A Russian government official responded to Japanese protests over Prime Minister Dmitry Medvedev's visit to one of the disputed Kuril Islands by suggesting Sunday that those offended in Tokyo commit ritualistic suicide rather than go on “making noise.”
Medvedev on Saturday visited one of the four disputed Pacific islands, which have been the subject of a territorial dispute between Japan and Russia since the end of World War II, prompting the Japanese Foreign Ministry to lodge an official complaint with the Russian embassy in Tokyo.
This didn't go down well with Deputy Prime Minister Dmitry Rogozin, the Russian government's point man for all things military.
“Had they been real men, they would have followed the tradition of committing harakiri and would have calmed down finally.
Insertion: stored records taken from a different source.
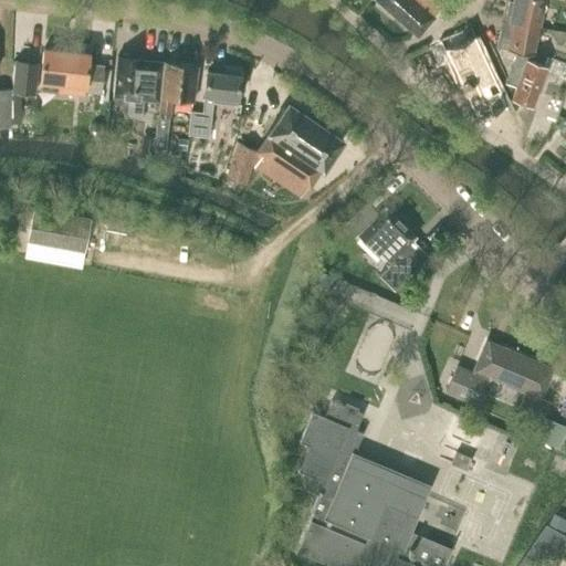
[(376,0),(418,37),(435,17),(415,0),(376,0)]
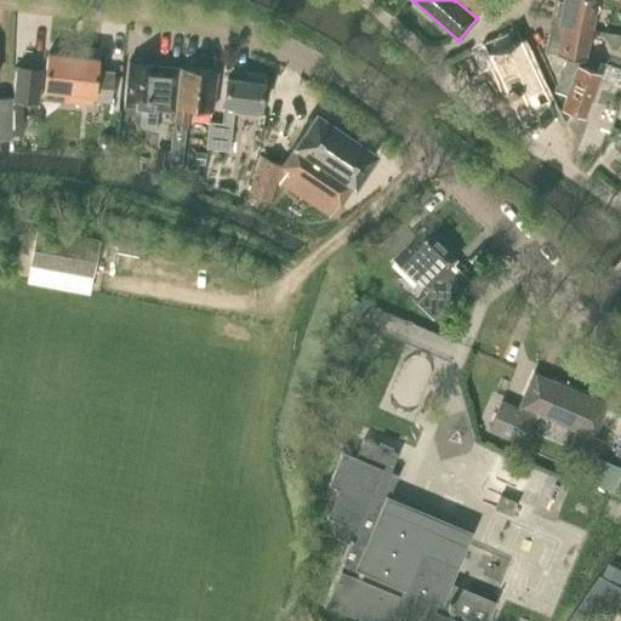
[(556,0),(551,21),(592,29),(596,16),(600,7),(598,3),(598,0),(556,0)]
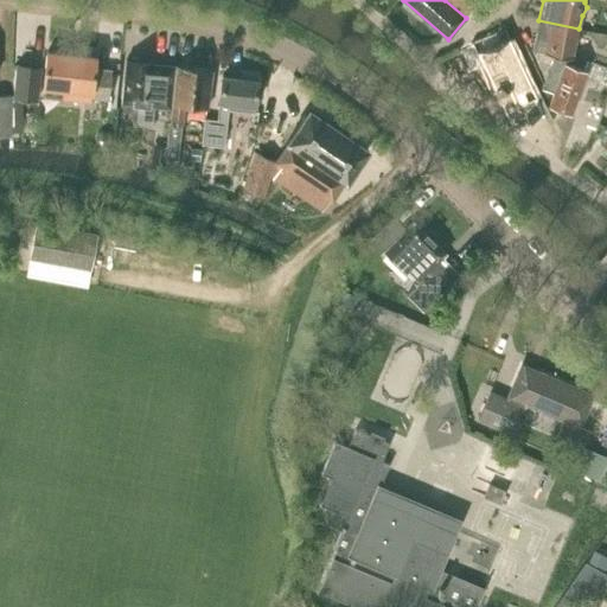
[(586,75),(587,71),(583,70),(566,63),(568,58),(573,58),(579,29),(540,20),(532,50),(544,52),(554,55),(542,89),(554,93),(549,106),(572,113),(586,75)]
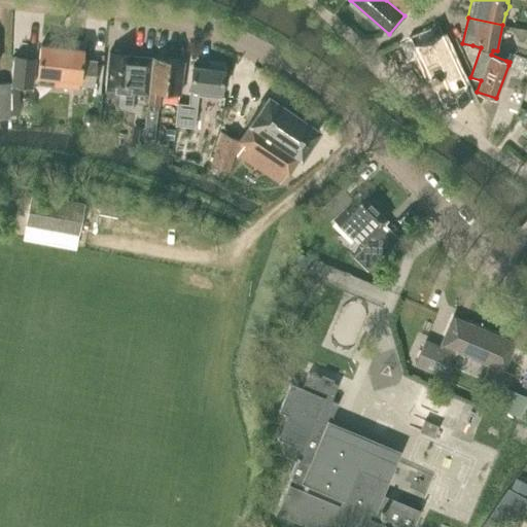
[(399,43),(408,63),(419,57),(444,110),(472,98),(438,26),(399,43)]
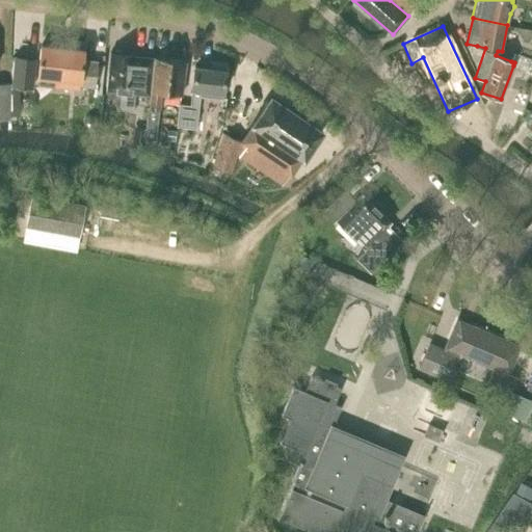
[(70,45),(69,48),(41,45),(37,76),(57,78),(56,86),(79,89),(80,85),(95,86),(97,62),(83,61),(84,50),(83,50),(83,47),(70,45)]
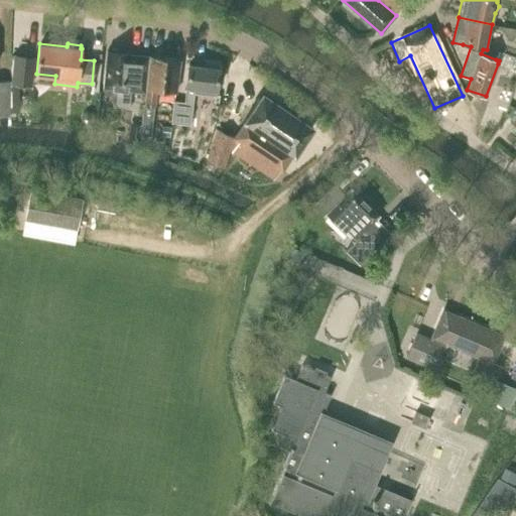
[(150,56),(129,54),(129,53),(120,52),(120,49),(109,48),(109,51),(107,51),(103,88),(119,90),(116,105),(129,107),(130,91),(146,93),(150,56)]
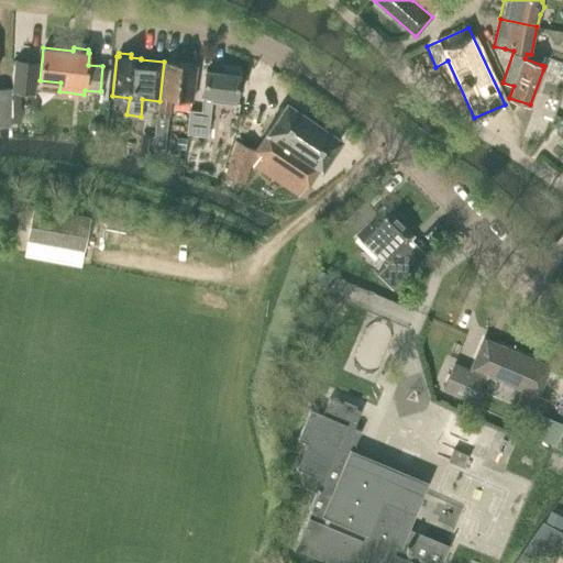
[(562,68),(562,56),(552,53),(548,64),(562,68)]
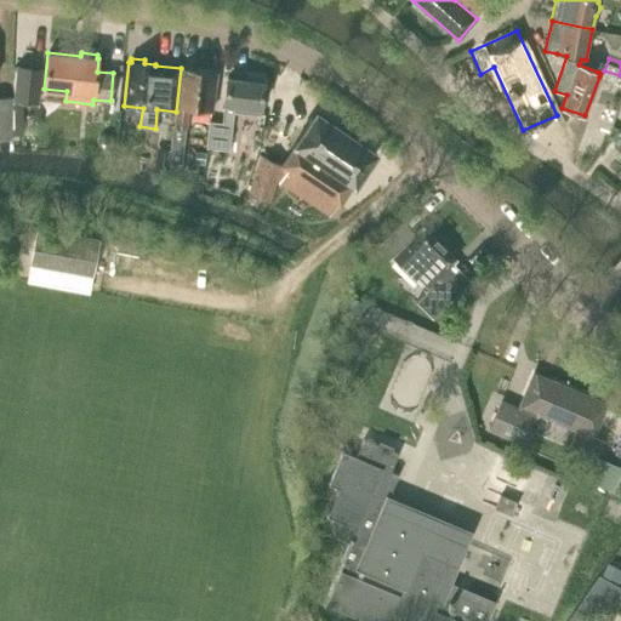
[(41,68),(17,66),(13,100),(38,102),(41,68)]
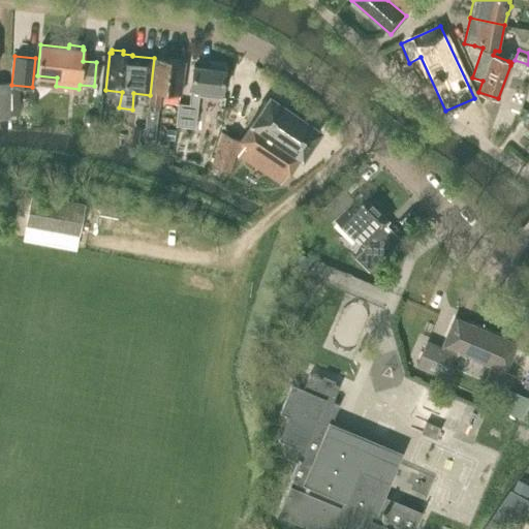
[(146,117),(157,119),(158,109),(160,93),(181,95),(185,61),(154,58),(150,95),(148,107),(147,107),(146,117)]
Instead, they are only making noise,” Rogozin, known for his controversial remarks, said on Twitter on Sunday.
Harakiri, also known as seppuku, is a form of ritualistic suicide by disembowelment traditionally practiced by samurai looking to die with honor rather than fall to their enemies.
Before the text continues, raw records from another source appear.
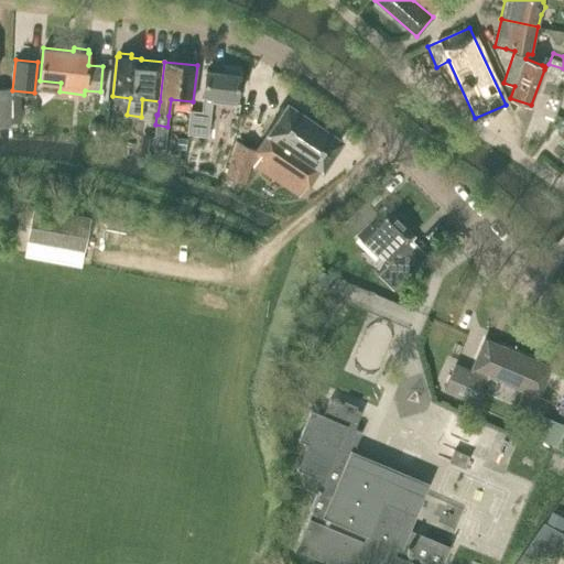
[(208,137),(213,101),(236,104),(237,98),(240,75),(207,71),(202,111),(190,110),(187,134),(208,137)]
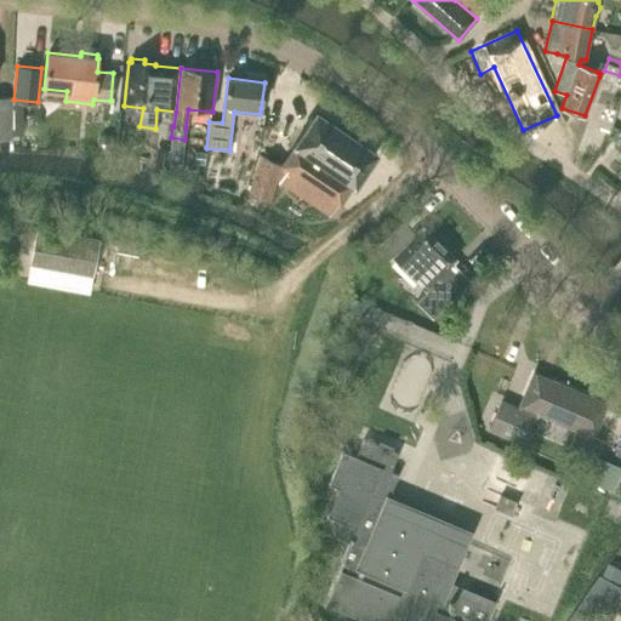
[(0,138),(9,140),(10,97),(0,97),(0,138)]
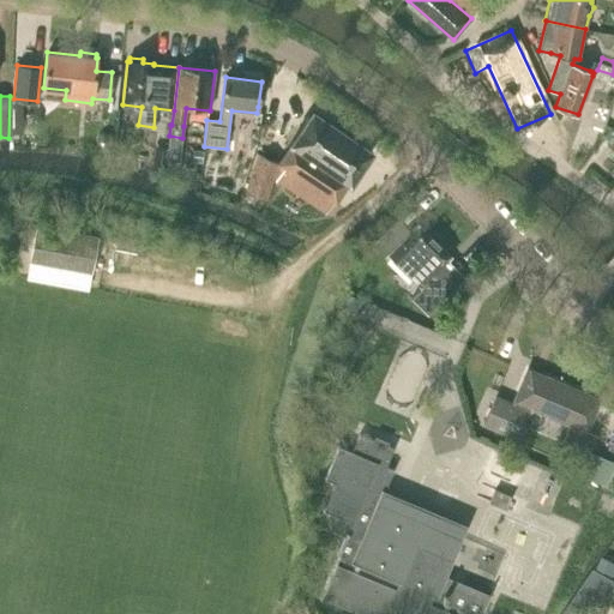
[(11,96),(10,96),(8,138),(11,138),(11,133),(23,133),(22,101),(11,101),(11,96)]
Japanese protests over Medvedev's visit to the disputed islands mean that a scheduled visit by President Vladimir Putin to Japan later this year might not go ahead, the Vedomosti newspaper reported Monday.
At the end of World War II, the Soviet Union seized the four disputed islands at the southern end of the Kuril archipelago. Known to the Japanese as the Northern Territories, Tokyo has maintained its territorial claim on the four islands ever since.
During his visit to Iturup Island on Saturday, Medvedev dismissed Japan's position.
“Our position is simple: We want to be friends with Japan, Japan is our neighbor. We have a good attitude toward Japan, but this shouldn’t be linked in any way with the Kuril Islands, which are part of the Russian Federation,” Medvedev was quoted by Reuters as saying Saturday.